### EXERCISE GOAL
Reproduce the passage below about Pasko and Foundation 19/29 word for word, in full.

### PASSAGE GIVEN
================
Pasko was the winner of Index on Censorship’s International Whistleblower of the Year award in 2001.
Pasko spent 20 months in prison awaiting his first trial, and on 20 July 1999 he was acquitted of most of the charges. However, he was sentenced to three years in prison for abusing his authority as a naval officer. Pasko was finally released from prison under an amnesty in January 2003.
Although Russia’s 1990 Law on the Mass Media [1991] states that journalists are allowed to carry on investigations and Article 29 of the Russian Constitution bans censorship altogether, journalists are often persecuted for their work and subject to governmental harassment.
In March 2011, Pasko, along with his colleagues Igor Korolkov and Galina Sidorova, created an international NGO called the Community of Investigative Journalists – Foundation 19/29. The numbers 19 and 29 refer to the freedom of expression Articles of the Universal Declaration of Human Rights and the Russian Constitution.
Foundation 19/29 was created to provide guidance and assistance to Russian investigative reporters and bloggers who are in trouble due to their work and/or want to develop their professional skills.
Since his release from jail, Pasko has been campaigning for human rights and protection of the environment.
Index: How much more difficult is it now to be an informant than 16 years ago when you won the Index for Censorship International Whistleblower?
Pasko: The word “difficult” is no longer suitable. It is practically impossible without being detected and not “registered”. “To put on the register” means that suddenly there can be some difficulties: with obtaining a passport (as now at Dadin); with departure abroad; allegedly with non-payment of fines, taxes and so on; it can come with an apartment search or arrest (Mark Halperin recently) … Previously, this happened very rarely.
Index: What major projects are you currently working on and how does this differ from your work when you won the Index Awards?
================
### SUPPLIED DATA

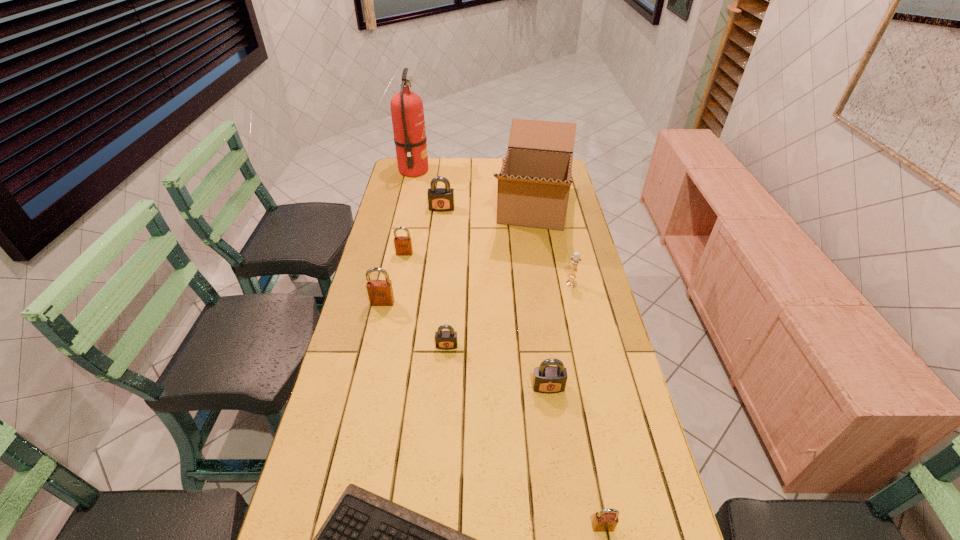
I want to click on the second smallest gray padlock, so pos(547,379).

This screenshot has width=960, height=540. I want to click on the fifth padlock from left to right, so coord(547,379).

Where is `the fourth farthest padlock`? the fourth farthest padlock is located at coordinates (445, 340).

Where is `the seventh farthest object`? This screenshot has height=540, width=960. the seventh farthest object is located at coordinates (445, 340).

Find the location of a particular element. the rightmost padlock is located at coordinates (606, 520).

Locate an element on the screen. The image size is (960, 540). the rightmost brown padlock is located at coordinates (606, 520).

Locate an element on the screen. The height and width of the screenshot is (540, 960). vacant region located on the side of the fire extinguisher with the nozzle and handle is located at coordinates (480, 171).

This screenshot has width=960, height=540. I want to click on free space located 0.090m on the back of the box, so click(527, 168).

Where is `free spot located 0.140m on the front of the farthest padlock near the keyhole`? This screenshot has height=540, width=960. free spot located 0.140m on the front of the farthest padlock near the keyhole is located at coordinates (439, 232).

What are the coordinates of `vacant space located 0.280m on the front-facing side of the second nearest brown padlock` in the screenshot? It's located at (365, 379).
================
### OUTPUT OF THE EXERCISE
Pasko was the winner of Index on Censorship’s International Whistleblower of the Year award in 2001.
Pasko spent 20 months in prison awaiting his first trial, and on 20 July 1999 he was acquitted of most of the charges. However, he was sentenced to three years in prison for abusing his authority as a naval officer. Pasko was finally released from prison under an amnesty in January 2003.
Although Russia’s 1990 Law on the Mass Media [1991] states that journalists are allowed to carry on investigations and Article 29 of the Russian Constitution bans censorship altogether, journalists are often persecuted for their work and subject to governmental harassment.
In March 2011, Pasko, along with his colleagues Igor Korolkov and Galina Sidorova, created an international NGO called the Community of Investigative Journalists – Foundation 19/29. The numbers 19 and 29 refer to the freedom of expression Articles of the Universal Declaration of Human Rights and the Russian Constitution.
Foundation 19/29 was created to provide guidance and assistance to Russian investigative reporters and bloggers who are in trouble due to their work and/or want to develop their professional skills.
Since his release from jail, Pasko has been campaigning for human rights and protection of the environment.
Index: How much more difficult is it now to be an informant than 16 years ago when you won the Index for Censorship International Whistleblower?
Pasko: The word “difficult” is no longer suitable. It is practically impossible without being detected and not “registered”. “To put on the register” means that suddenly there can be some difficulties: with obtaining a passport (as now at Dadin); with departure abroad; allegedly with non-payment of fines, taxes and so on; it can come with an apartment search or arrest (Mark Halperin recently) … Previously, this happened very rarely.
Index: What major projects are you currently working on and how does this differ from your work when you won the Index Awards?